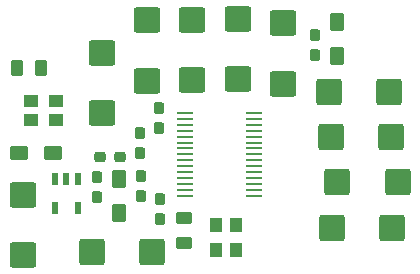
<source format=gbr>
G04 #@! TF.GenerationSoftware,KiCad,Pcbnew,(6.0.5)*
G04 #@! TF.CreationDate,2023-01-29T16:22:37-08:00*
G04 #@! TF.ProjectId,PCM1863,50434d31-3836-4332-9e6b-696361645f70,rev?*
G04 #@! TF.SameCoordinates,Original*
G04 #@! TF.FileFunction,Paste,Top*
G04 #@! TF.FilePolarity,Positive*
%FSLAX46Y46*%
G04 Gerber Fmt 4.6, Leading zero omitted, Abs format (unit mm)*
G04 Created by KiCad (PCBNEW (6.0.5)) date 2023-01-29 16:22:37*
%MOMM*%
%LPD*%
G01*
G04 APERTURE LIST*
G04 Aperture macros list*
%AMRoundRect*
0 Rectangle with rounded corners*
0 $1 Rounding radius*
0 $2 $3 $4 $5 $6 $7 $8 $9 X,Y pos of 4 corners*
0 Add a 4 corners polygon primitive as box body*
4,1,4,$2,$3,$4,$5,$6,$7,$8,$9,$2,$3,0*
0 Add four circle primitives for the rounded corners*
1,1,$1+$1,$2,$3*
1,1,$1+$1,$4,$5*
1,1,$1+$1,$6,$7*
1,1,$1+$1,$8,$9*
0 Add four rect primitives between the rounded corners*
20,1,$1+$1,$2,$3,$4,$5,0*
20,1,$1+$1,$4,$5,$6,$7,0*
20,1,$1+$1,$6,$7,$8,$9,0*
20,1,$1+$1,$8,$9,$2,$3,0*%
G04 Aperture macros list end*
%ADD10R,0.500000X1.050000*%
%ADD11RoundRect,0.200000X-0.537500X-0.425000X0.537500X-0.425000X0.537500X0.425000X-0.537500X0.425000X0*%
%ADD12RoundRect,0.200000X-0.925000X0.875000X-0.925000X-0.875000X0.925000X-0.875000X0.925000X0.875000X0*%
%ADD13RoundRect,0.200000X-0.425000X0.537500X-0.425000X-0.537500X0.425000X-0.537500X0.425000X0.537500X0*%
%ADD14R,1.375000X0.200000*%
%ADD15RoundRect,0.200000X0.875000X0.925000X-0.875000X0.925000X-0.875000X-0.925000X0.875000X-0.925000X0*%
%ADD16RoundRect,0.187500X0.237500X-0.300000X0.237500X0.300000X-0.237500X0.300000X-0.237500X-0.300000X0*%
%ADD17RoundRect,0.187500X-0.237500X0.300000X-0.237500X-0.300000X0.237500X-0.300000X0.237500X0.300000X0*%
%ADD18RoundRect,0.200000X0.925000X-0.875000X0.925000X0.875000X-0.925000X0.875000X-0.925000X-0.875000X0*%
%ADD19RoundRect,0.200000X-0.475000X0.337500X-0.475000X-0.337500X0.475000X-0.337500X0.475000X0.337500X0*%
%ADD20R,1.200000X1.000000*%
%ADD21RoundRect,0.187500X-0.300000X-0.237500X0.300000X-0.237500X0.300000X0.237500X-0.300000X0.237500X0*%
%ADD22R,1.000000X1.200000*%
%ADD23RoundRect,0.200000X0.337500X0.475000X-0.337500X0.475000X-0.337500X-0.475000X0.337500X-0.475000X0*%
G04 APERTURE END LIST*
D10*
G04 #@! TO.C,IC1*
X81500000Y-112650000D03*
X80550000Y-112650000D03*
X79600000Y-112650000D03*
X79600000Y-115150000D03*
X81500000Y-115150000D03*
G04 #@! TD*
D11*
G04 #@! TO.C,C6*
X76525000Y-110500000D03*
X79400000Y-110500000D03*
G04 #@! TD*
D12*
G04 #@! TO.C,C14*
X98900000Y-99500000D03*
X98900000Y-104600000D03*
G04 #@! TD*
G04 #@! TO.C,C18*
X91200000Y-99200000D03*
X91200000Y-104300000D03*
G04 #@! TD*
D13*
G04 #@! TO.C,C11*
X103500000Y-99425000D03*
X103500000Y-102300000D03*
G04 #@! TD*
D14*
G04 #@! TO.C,U1*
X90562000Y-107100000D03*
X90562000Y-107600000D03*
X90562000Y-108100000D03*
X90562000Y-108600000D03*
X90562000Y-109100000D03*
X90562000Y-109600000D03*
X90562000Y-110100000D03*
X90562000Y-110600000D03*
X90562000Y-111100000D03*
X90562000Y-111600000D03*
X90562000Y-112100000D03*
X90562000Y-112600000D03*
X90562000Y-113100000D03*
X90562000Y-113600000D03*
X90562000Y-114100000D03*
X96438000Y-114100000D03*
X96438000Y-113600000D03*
X96438000Y-113100000D03*
X96438000Y-112600000D03*
X96438000Y-112100000D03*
X96438000Y-111600000D03*
X96438000Y-111100000D03*
X96438000Y-110600000D03*
X96438000Y-110100000D03*
X96438000Y-109600000D03*
X96438000Y-109100000D03*
X96438000Y-108600000D03*
X96438000Y-108100000D03*
X96438000Y-107600000D03*
X96438000Y-107100000D03*
G04 #@! TD*
D15*
G04 #@! TO.C,C20*
X107900000Y-105300000D03*
X102800000Y-105300000D03*
G04 #@! TD*
D16*
G04 #@! TO.C,C15*
X88500000Y-116100000D03*
X88500000Y-114375000D03*
G04 #@! TD*
D17*
G04 #@! TO.C,C10*
X88400000Y-106675000D03*
X88400000Y-108400000D03*
G04 #@! TD*
D12*
G04 #@! TO.C,C8*
X83600000Y-102000000D03*
X83600000Y-107100000D03*
G04 #@! TD*
D18*
G04 #@! TO.C,C5*
X76900000Y-119100000D03*
X76900000Y-114000000D03*
G04 #@! TD*
D16*
G04 #@! TO.C,C4*
X83100000Y-112475000D03*
X83100000Y-114200000D03*
G04 #@! TD*
D17*
G04 #@! TO.C,C9*
X86900000Y-112400000D03*
X86900000Y-114125000D03*
G04 #@! TD*
D19*
G04 #@! TO.C,C17*
X90500000Y-116000000D03*
X90500000Y-118075000D03*
G04 #@! TD*
D20*
G04 #@! TO.C,Y1*
X77550000Y-107700000D03*
X79650000Y-107700000D03*
X79650000Y-106050000D03*
X77550000Y-106050000D03*
G04 #@! TD*
D12*
G04 #@! TO.C,C19*
X87400000Y-99250000D03*
X87400000Y-104350000D03*
G04 #@! TD*
D21*
G04 #@! TO.C,C3*
X83375000Y-110800000D03*
X85100000Y-110800000D03*
G04 #@! TD*
D15*
G04 #@! TO.C,C23*
X108100000Y-116800000D03*
X103000000Y-116800000D03*
G04 #@! TD*
D17*
G04 #@! TO.C,C13*
X101600000Y-100475000D03*
X101600000Y-102200000D03*
G04 #@! TD*
D12*
G04 #@! TO.C,C16*
X95100000Y-99150000D03*
X95100000Y-104250000D03*
G04 #@! TD*
D22*
G04 #@! TO.C,Y2*
X94900000Y-118700000D03*
X94900000Y-116600000D03*
X93250000Y-116600000D03*
X93250000Y-118700000D03*
G04 #@! TD*
D15*
G04 #@! TO.C,C22*
X108600000Y-112900000D03*
X103500000Y-112900000D03*
G04 #@! TD*
G04 #@! TO.C,C12*
X87800000Y-118900000D03*
X82700000Y-118900000D03*
G04 #@! TD*
D23*
G04 #@! TO.C,C1*
X76325000Y-103300000D03*
X78400000Y-103300000D03*
G04 #@! TD*
D13*
G04 #@! TO.C,C7*
X85000000Y-112700000D03*
X85000000Y-115575000D03*
G04 #@! TD*
D17*
G04 #@! TO.C,C2*
X86800000Y-108775000D03*
X86800000Y-110500000D03*
G04 #@! TD*
D15*
G04 #@! TO.C,C21*
X108050000Y-109100000D03*
X102950000Y-109100000D03*
G04 #@! TD*
M02*

</source>
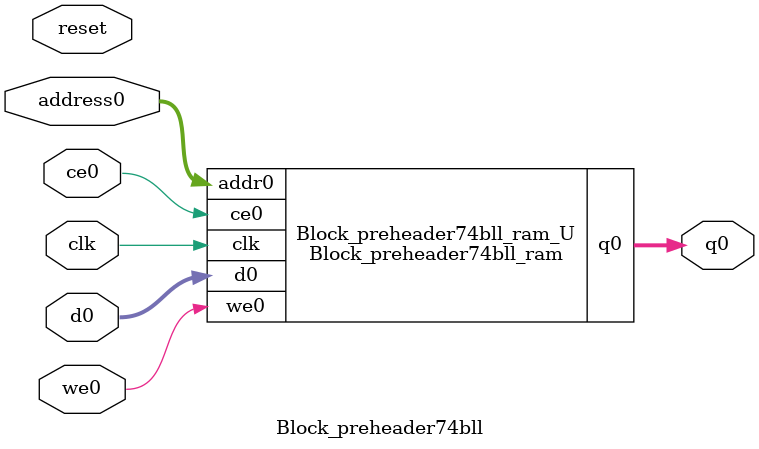
<source format=v>
`timescale 1 ns / 1 ps
module Block_preheader74bll_ram (addr0, ce0, d0, we0, q0,  clk);

parameter DWIDTH = 5;
parameter AWIDTH = 10;
parameter MEM_SIZE = 924;

input[AWIDTH-1:0] addr0;
input ce0;
input[DWIDTH-1:0] d0;
input we0;
output reg[DWIDTH-1:0] q0;
input clk;

(* ram_style = "block" *)reg [DWIDTH-1:0] ram[0:MEM_SIZE-1];




always @(posedge clk)  
begin 
    if (ce0) begin
        if (we0) 
            ram[addr0] <= d0; 
        q0 <= ram[addr0];
    end
end


endmodule

`timescale 1 ns / 1 ps
module Block_preheader74bll(
    reset,
    clk,
    address0,
    ce0,
    we0,
    d0,
    q0);

parameter DataWidth = 32'd5;
parameter AddressRange = 32'd924;
parameter AddressWidth = 32'd10;
input reset;
input clk;
input[AddressWidth - 1:0] address0;
input ce0;
input we0;
input[DataWidth - 1:0] d0;
output[DataWidth - 1:0] q0;



Block_preheader74bll_ram Block_preheader74bll_ram_U(
    .clk( clk ),
    .addr0( address0 ),
    .ce0( ce0 ),
    .we0( we0 ),
    .d0( d0 ),
    .q0( q0 ));

endmodule


</source>
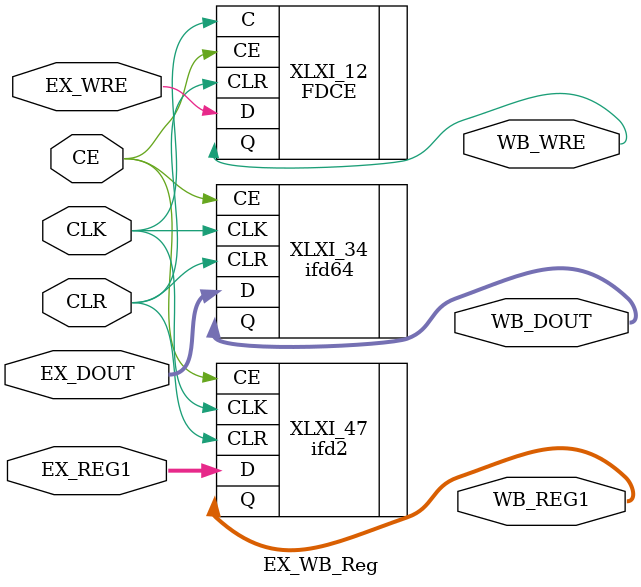
<source format=v>
`timescale 1ns / 1ps

module EX_WB_Reg(CE, 
                 CLK, 
                 CLR, 
                 EX_DOUT, 
                 EX_REG1, 
                 EX_WRE, 
                 WB_DOUT, 
                 WB_REG1, 
                 WB_WRE);

    input CE;
    input CLK;
    input CLR;
    input [63:0] EX_DOUT;
    input [1:0] EX_REG1;
    input EX_WRE;
   output [63:0] WB_DOUT;
   output [1:0] WB_REG1;
   output WB_WRE;
   
   
   FDCE XLXI_12 (.C(CLK), 
                 .CE(CE), 
                 .CLR(CLR), 
                 .D(EX_WRE), 
                 .Q(WB_WRE));
   defparam XLXI_12.INIT = 1'b0;
   ifd64 XLXI_34 (.CE(CE), 
                  .CLK(CLK), 
                  .CLR(CLR), 
                  .D(EX_DOUT[63:0]), 
                  .Q(WB_DOUT[63:0]));
   ifd2 XLXI_47 (.CE(CE), 
                 .CLK(CLK), 
                 .CLR(CLR), 
                 .D(EX_REG1[1:0]), 
                 .Q(WB_REG1[1:0]));
endmodule

</source>
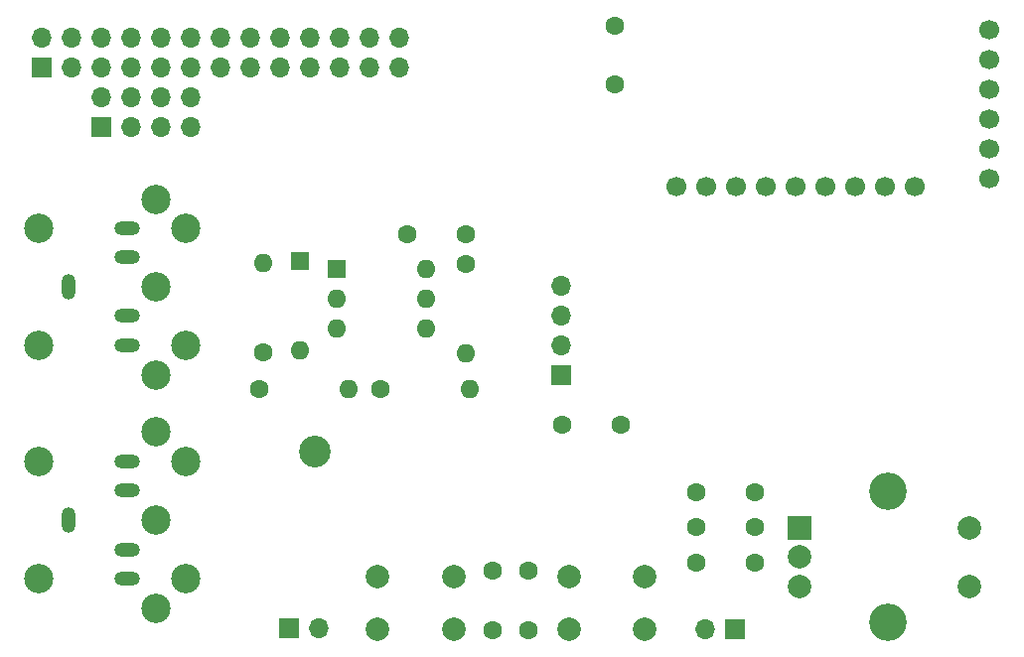
<source format=gts>
G04 #@! TF.GenerationSoftware,KiCad,Pcbnew,(6.0.5)*
G04 #@! TF.CreationDate,2022-12-20T10:26:33+00:00*
G04 #@! TF.ProjectId,RPi-V1-MiniDexed-IOBoard,5250692d-5631-42d4-9d69-6e6944657865,rev?*
G04 #@! TF.SameCoordinates,Original*
G04 #@! TF.FileFunction,Soldermask,Top*
G04 #@! TF.FilePolarity,Negative*
%FSLAX46Y46*%
G04 Gerber Fmt 4.6, Leading zero omitted, Abs format (unit mm)*
G04 Created by KiCad (PCBNEW (6.0.5)) date 2022-12-20 10:26:33*
%MOMM*%
%LPD*%
G01*
G04 APERTURE LIST*
%ADD10C,1.600000*%
%ADD11R,1.700000X1.700000*%
%ADD12O,1.700000X1.700000*%
%ADD13C,1.700000*%
%ADD14O,2.200000X1.200000*%
%ADD15O,1.200000X2.200000*%
%ADD16O,1.600000X1.600000*%
%ADD17R,2.000000X2.000000*%
%ADD18C,2.000000*%
%ADD19C,3.200000*%
%ADD20C,2.499360*%
%ADD21R,1.600000X1.600000*%
%ADD22C,2.700000*%
G04 APERTURE END LIST*
D10*
X184190000Y-178210000D03*
X184190000Y-173210000D03*
D11*
X166785000Y-178120000D03*
D12*
X169325000Y-178120000D03*
D13*
X226522000Y-139764200D03*
X226522000Y-137224200D03*
X226522000Y-134684200D03*
X226522000Y-132144200D03*
X226522000Y-129604200D03*
X226522000Y-127064200D03*
X199852000Y-140399200D03*
X202392000Y-140399200D03*
X204932000Y-140399200D03*
X207472000Y-140399200D03*
X210012000Y-140399200D03*
X212552000Y-140399200D03*
X215092000Y-140399200D03*
X217632000Y-140399200D03*
X220172000Y-140399200D03*
D14*
X153000000Y-143930000D03*
X153000000Y-146430000D03*
D15*
X148000000Y-148930000D03*
D14*
X153000000Y-153930000D03*
X153000000Y-151430000D03*
D10*
X174625000Y-157632400D03*
D16*
X182245000Y-157632400D03*
D10*
X164261800Y-157632400D03*
D16*
X171881800Y-157632400D03*
D17*
X210330000Y-169490000D03*
D18*
X210330000Y-174490000D03*
X210330000Y-171990000D03*
D19*
X217830000Y-177590000D03*
X217830000Y-166390000D03*
D18*
X224830000Y-174490000D03*
X224830000Y-169490000D03*
D20*
X145502300Y-153971260D03*
X145502300Y-143968740D03*
X155497200Y-156468080D03*
X155499740Y-148970000D03*
X155497200Y-141471920D03*
X157999100Y-153966180D03*
X157999100Y-143973820D03*
D10*
X164592000Y-154533600D03*
D16*
X164592000Y-146913600D03*
D21*
X167767000Y-146786600D03*
D16*
X167767000Y-154406600D03*
D10*
X206500000Y-169470000D03*
X201500000Y-169470000D03*
X187210000Y-178210000D03*
X187210000Y-173210000D03*
X195070000Y-160730000D03*
X190070000Y-160730000D03*
X206500000Y-166470000D03*
X201500000Y-166470000D03*
D14*
X153000000Y-163850000D03*
X153000000Y-166350000D03*
D15*
X148000000Y-168850000D03*
D14*
X153000000Y-173850000D03*
X153000000Y-171350000D03*
D11*
X204855000Y-178190000D03*
D12*
X202315000Y-178190000D03*
D11*
X190040000Y-156490000D03*
D12*
X190040000Y-153950000D03*
X190040000Y-151410000D03*
X190040000Y-148870000D03*
D10*
X181889400Y-146964400D03*
D16*
X181889400Y-154584400D03*
D20*
X145502300Y-163848740D03*
X145502300Y-173851260D03*
X155497200Y-176348080D03*
X155499740Y-168850000D03*
X155497200Y-161351920D03*
X157999100Y-173846180D03*
X157999100Y-163853820D03*
D18*
X197150000Y-173700000D03*
X190650000Y-173700000D03*
X190650000Y-178200000D03*
X197150000Y-178200000D03*
D10*
X181900000Y-144440000D03*
X176900000Y-144440000D03*
D21*
X170850400Y-147411600D03*
D16*
X170850400Y-149951600D03*
X170850400Y-152491600D03*
X178470400Y-152491600D03*
X178470400Y-149951600D03*
X178470400Y-147411600D03*
D18*
X174330000Y-173700000D03*
X180830000Y-173700000D03*
X174330000Y-178200000D03*
X180830000Y-178200000D03*
D10*
X194614800Y-126644400D03*
X194614800Y-131644400D03*
D22*
X169000000Y-163000000D03*
D10*
X206500000Y-172470000D03*
X201500000Y-172470000D03*
D11*
X145755360Y-130279140D03*
D12*
X145755360Y-127739140D03*
X148295360Y-130279140D03*
X148295360Y-127739140D03*
X150835360Y-130279140D03*
X150835360Y-127739140D03*
X153375360Y-130279140D03*
X153375360Y-127739140D03*
X155915360Y-130279140D03*
X155915360Y-127739140D03*
X158455360Y-130279140D03*
X158455360Y-127739140D03*
X160995360Y-130279140D03*
X160995360Y-127739140D03*
X163535360Y-130279140D03*
X163535360Y-127739140D03*
X166075360Y-130279140D03*
X166075360Y-127739140D03*
X168615360Y-130279140D03*
X168615360Y-127739140D03*
X171155360Y-130279140D03*
X171155360Y-127739140D03*
X173695360Y-130279140D03*
X173695360Y-127739140D03*
X176235360Y-130279140D03*
X176235360Y-127739140D03*
D11*
X150835360Y-135359140D03*
D12*
X150835360Y-132819140D03*
X153375360Y-135359140D03*
X153375360Y-132819140D03*
X155915360Y-135359140D03*
X155915360Y-132819140D03*
X158455360Y-135359140D03*
X158455360Y-132819140D03*
M02*

</source>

=-=-=

▸ Job: Keep both end lines and retype everything in the records above from the line containing "X108600000Y-112900000D03*" through the line containing "X86800000Y-108775000D03*", exactly, with nothing else.

▸ Answer for this exercise:
X108600000Y-112900000D03*
X103500000Y-112900000D03*
G04 #@! TD*
G04 #@! TO.C,C12*
X87800000Y-118900000D03*
X82700000Y-118900000D03*
G04 #@! TD*
D23*
G04 #@! TO.C,C1*
X76325000Y-103300000D03*
X78400000Y-103300000D03*
G04 #@! TD*
D13*
G04 #@! TO.C,C7*
X85000000Y-112700000D03*
X85000000Y-115575000D03*
G04 #@! TD*
D17*
G04 #@! TO.C,C2*
X86800000Y-108775000D03*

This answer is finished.